Work instruction
Copy every entry exactly as it stands, though any image it holds should stay out of the copy.

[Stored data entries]
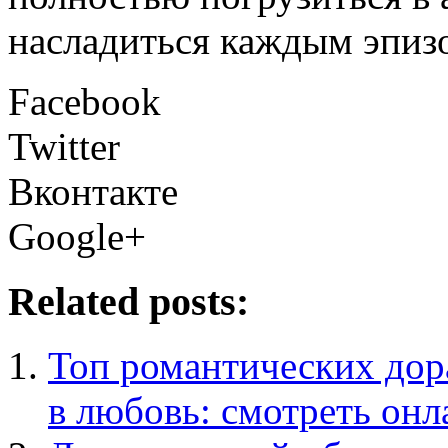
насладиться каждым эпиз
Facebook
Twitter
Вконтакте
Google+
Related posts:
Топ романтических дора
в любовь: смотреть онл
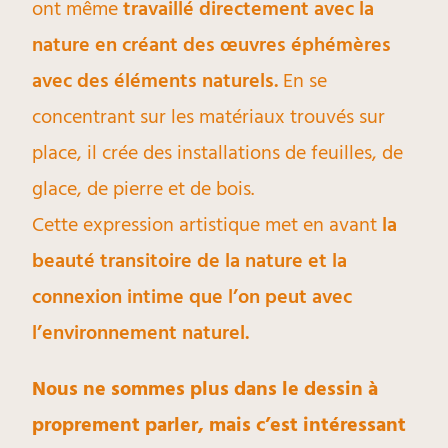
ont même
travaillé directement avec la
nature en créant des œuvres éphémères
avec des éléments naturels.
En se
concentrant sur les matériaux trouvés sur
place, il crée des installations de feuilles, de
glace, de pierre et de bois.
Cette expression artistique met en avant
la
beauté transitoire de la nature et la
connexion intime que l’on peut avec
l’environnement naturel.
Nous ne sommes plus dans le dessin à
proprement parler, mais c’est intéressant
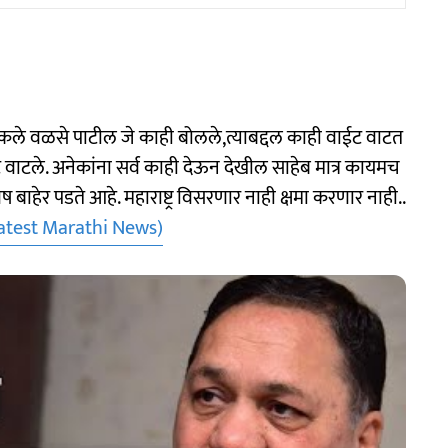
कले वळसे पाटील जे काही बोलले,त्याबद्दल काही वाईट वाटत
ट वाटले. अनेकांना सर्व काही देऊन देखील साहेब मात्र कायमच
विष बाहेर पडते आहे. महाराष्ट्र विसरणार नाही क्षमा करणार नाही..
atest Marathi News)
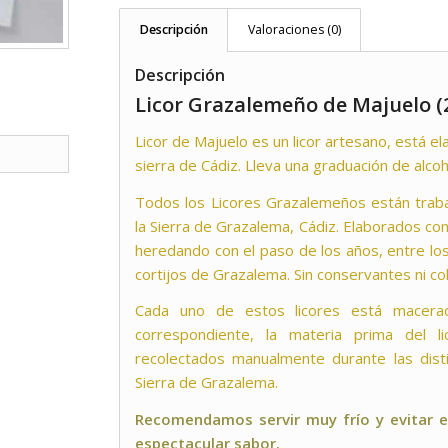
Descripción
Valoraciones (0)
Descripción
Licor Grazalemeño de Majuelo (2
Licor de Majuelo es un licor artesano, está e
sierra de Cádiz. Lleva una graduación de alco
Todos los Licores Grazalemeños están traba
la Sierra de Grazalema, Cádiz. Elaborados con
heredando con el paso de los años, entre lo
cortijos de Grazalema. Sin conservantes ni c
Cada uno de estos licores está macera
correspondiente, la materia prima del l
recolectados manualmente durante las disti
Sierra de Grazalema.
Recomendamos servir muy frío y evitar e
espectacular sabor.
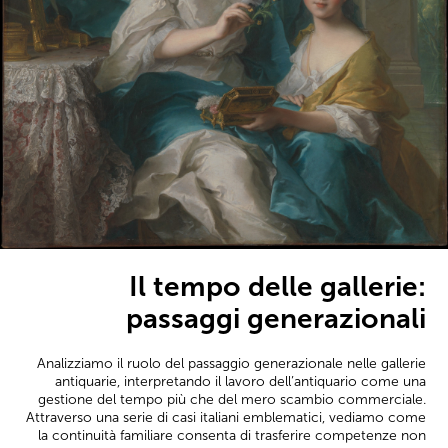
Il tempo delle gallerie:
passaggi generazionali
Analizziamo il ruolo del passaggio generazionale nelle gallerie
antiquarie, interpretando il lavoro dell’antiquario come una
gestione del tempo più che del mero scambio commerciale.
Attraverso una serie di casi italiani emblematici, vediamo come
la continuità familiare consenta di trasferire competenze non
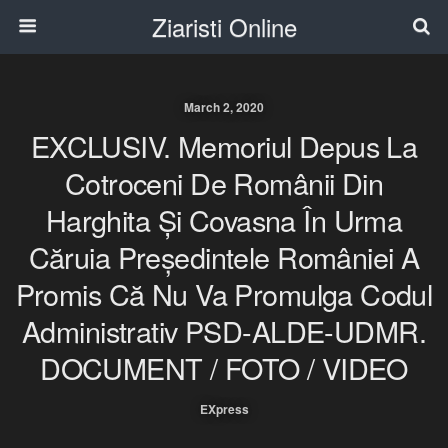
Ziaristi Online
March 2, 2020
EXCLUSIV. Memoriul Depus La
Cotroceni De Românii Din
Harghita Și Covasna În Urma
Căruia Președintele României A
Promis Că Nu Va Promulga Codul
Administrativ PSD-ALDE-UDMR.
DOCUMENT / FOTO / VIDEO
EXpress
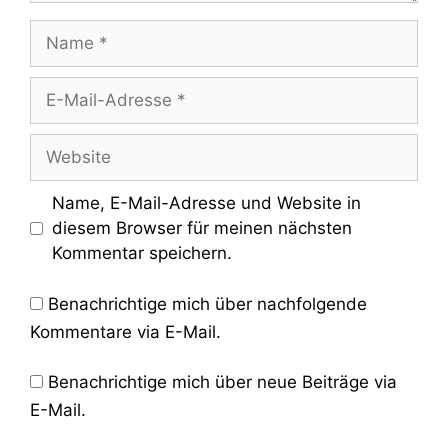
Name
E-
Mail-
Adresse
Website
Name, E-Mail-Adresse und Website in
diesem Browser für meinen nächsten
Kommentar speichern.
Benachrichtige mich über nachfolgende
Kommentare via E-Mail.
Benachrichtige mich über neue Beiträge via
E-Mail.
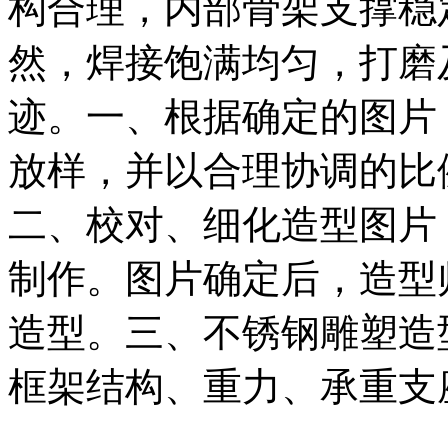
构合理，内部骨架支撑稳
然，焊接饱满均匀，打磨
迹。一、根据确定的图片
放样，并以合理协调的比
二、校对、细化造型图片
制作。图片确定后，造型
造型。三、不锈钢雕塑造
框架结构、重力、承重支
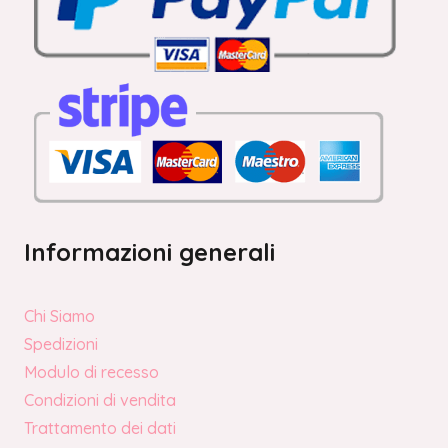
Informazioni generali
Chi Siamo
Spedizioni
Modulo di recesso
Condizioni di vendita
Trattamento dei dati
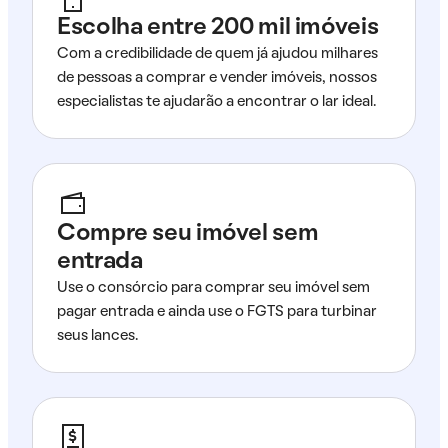
Escolha entre 200 mil imóveis
Com a credibilidade de quem já ajudou milhares
de pessoas a comprar e vender imóveis, nossos
especialistas te ajudarão a encontrar o lar ideal.
Compre seu imóvel sem
entrada
Use o consórcio para comprar seu imóvel sem
pagar entrada e ainda use o FGTS para turbinar
seus lances.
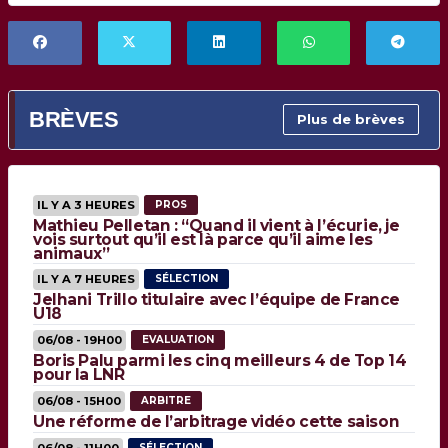
BRÈVES
Plus de brèves
IL Y A 3 HEURES
PROS
Mathieu Pelletan : “Quand il vient à l’écurie, je
vois surtout qu’il est là parce qu’il aime les
animaux”
IL Y A 7 HEURES
SÉLECTION
Jelhani Trillo titulaire avec l’équipe de France
U18
06/08 - 19H00
EVALUATION
Boris Palu parmi les cinq meilleurs 4 de Top 14
pour la LNR
06/08 - 15H00
ARBITRE
Une réforme de l’arbitrage vidéo cette saison
06/08 - 11H00
SÉLECTION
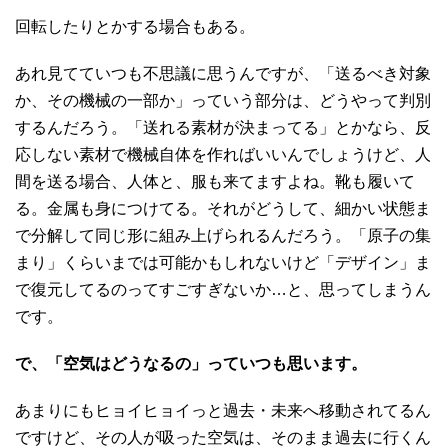
回転したりとかする場合もある。
あれ見てていつも不思議に思うんですが、「送るべき対象
か、その機械の一部か」っていう部分は、どうやって判別
するんだろう。「送れる素材が決まってる」とかなら、反
応しない素材で機械自体を作ればいいんでしょうけど、人
間を送る場合、人体と、服も来てますよね。靴も履いて
る。金属も身につけてる。それがどうして、細かい状態ま
で分解して同じ形に組み上げられるんだろう。「原子の集
まり」くらいまでは可能かもしれないけど「デザイン」ま
で復元してるのってすごすぎないか…と、思ってしまうん
です。
で、「空気はどうなるの」っていつも思います。
あまりにもヒョイヒョイっと過去・未来へ移動されてるん
ですけど、その人が吸った空気は、そのまま過去に行くん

Result of this exercise
насладиться каждым эпиз
Facebook
Twitter
Вконтакте
Google+
Related posts:
Топ романтических дора
в любовь: смотреть онл
ont même
travaillé directement avec la
nature en créant des œuvres éphémères
avec des éléments naturels.
En se
concentrant sur les matériaux trouvés sur
place, il crée des installations de feuilles, de
glace, de pierre et de bois.
Cette expression artistique met en avant
la
beauté transitoire de la nature et la
connexion intime que l’on peut avec
l’environnement naturel.
Nous ne sommes plus dans le dessin à
proprement parler, mais c’est intéressant
कले वळसे पाटील जे काही बोलले,त्याबद्दल काही वाईट वाटत
ट वाटले. अनेकांना सर्व काही देऊन देखील साहेब मात्र कायमच
विष बाहेर पडते आहे. महाराष्ट्र विसरणार नाही क्षमा करणार नाही..
atest Marathi News)
Descripción
Valoraciones (0)
Descripción
Licor Grazalemeño de Majuelo (2
Licor de Majuelo es un licor artesano, está e
sierra de Cádiz. Lleva una graduación de alco
Todos los Licores Grazalemeños están traba
la Sierra de Grazalema, Cádiz. Elaborados con
heredando con el paso de los años, entre lo
cortijos de Grazalema. Sin conservantes ni c
Cada uno de estos licores está macera
correspondiente, la materia prima del l
recolectados manualmente durante las disti
Sierra de Grazalema.
Recomendamos servir muy frío y evitar e
espectacular sabor.
Il tempo delle gallerie:
passaggi generazionali
Analizziamo il ruolo del passaggio generazionale nelle gallerie
antiquarie, interpretando il lavoro dell’antiquario come una
gestione del tempo più che del mero scambio commerciale.
Attraverso una serie di casi italiani emblematici, vediamo come
la continuità familiare consenta di trasferire competenze non
Ziaristi Online
March 2, 2020
EXCLUSIV. Memoriul Depus La
Cotroceni De Românii Din
Harghita Și Covasna În Urma
Căruia Președintele României A
Promis Că Nu Va Promulga Codul
Administrativ PSD-ALDE-UDMR.
DOCUMENT / FOTO / VIDEO
EXpress
Name
E-
Mail-
Adresse
Website
Name, E-Mail-Adresse und Website in
diesem Browser für meinen nächsten
Kommentar speichern.
Benachrichtige mich über nachfolgende
Kommentare via E-Mail.
Benachrichtige mich über neue Beiträge via
E-Mail.
构合理，内部骨架支撑稳
然，焊接饱满均匀，打磨
迹。一、根据确定的图片
放样，并以合理协调的比
二、校对、细化造型图片
制作。图片确定后，造型
造型。三、不锈钢雕塑造
框架结构、重力、承重支
Informazioni generali
Chi Siamo
Spedizioni
Modulo di recesso
Condizioni di vendita
Trattamento dei dati
Escolha entre 200 mil imóveis
Com a credibilidade de quem já ajudou milhares
de pessoas a comprar e vender imóveis, nossos
especialistas te ajudarão a encontrar o lar ideal.
Compre seu imóvel sem
entrada
Use o consórcio para comprar seu imóvel sem
pagar entrada e ainda use o FGTS para turbinar
seus lances.
BRÈVES
Plus de brèves
IL Y A 3 HEURES
PROS
Mathieu Pelletan : “Quand il vient à l’écurie, je
vois surtout qu’il est là parce qu’il aime les
animaux”
IL Y A 7 HEURES
SÉLECTION
Jelhani Trillo titulaire avec l’équipe de France
U18
06/08 - 19H00
EVALUATION
Boris Palu parmi les cinq meilleurs 4 de Top 14
pour la LNR
06/08 - 15H00
ARBITRE
Une réforme de l’arbitrage vidéo cette saison
06/08 - 11H00
SÉLECTION
回転したりとかする場合もある。
あれ見てていつも不思議に思うんですが、「送るべき対象
か、その機械の一部か」っていう部分は、どうやって判別
するんだろう。「送れる素材が決まってる」とかなら、反
応しない素材で機械自体を作ればいいんでしょうけど、人
間を送る場合、人体と、服も来てますよね。靴も履いて
る。金属も身につけてる。それがどうして、細かい状態ま
で分解して同じ形に組み上げられるんだろう。「原子の集
まり」くらいまでは可能かもしれないけど「デザイン」ま
で復元してるのってすごすぎないか…と、思ってしまうん
です。
で、「空気はどうなるの」っていつも思います。
あまりにもヒョイヒョイっと過去・未来へ移動されてるん
ですけど、その人が吸った空気は、そのまま過去に行くん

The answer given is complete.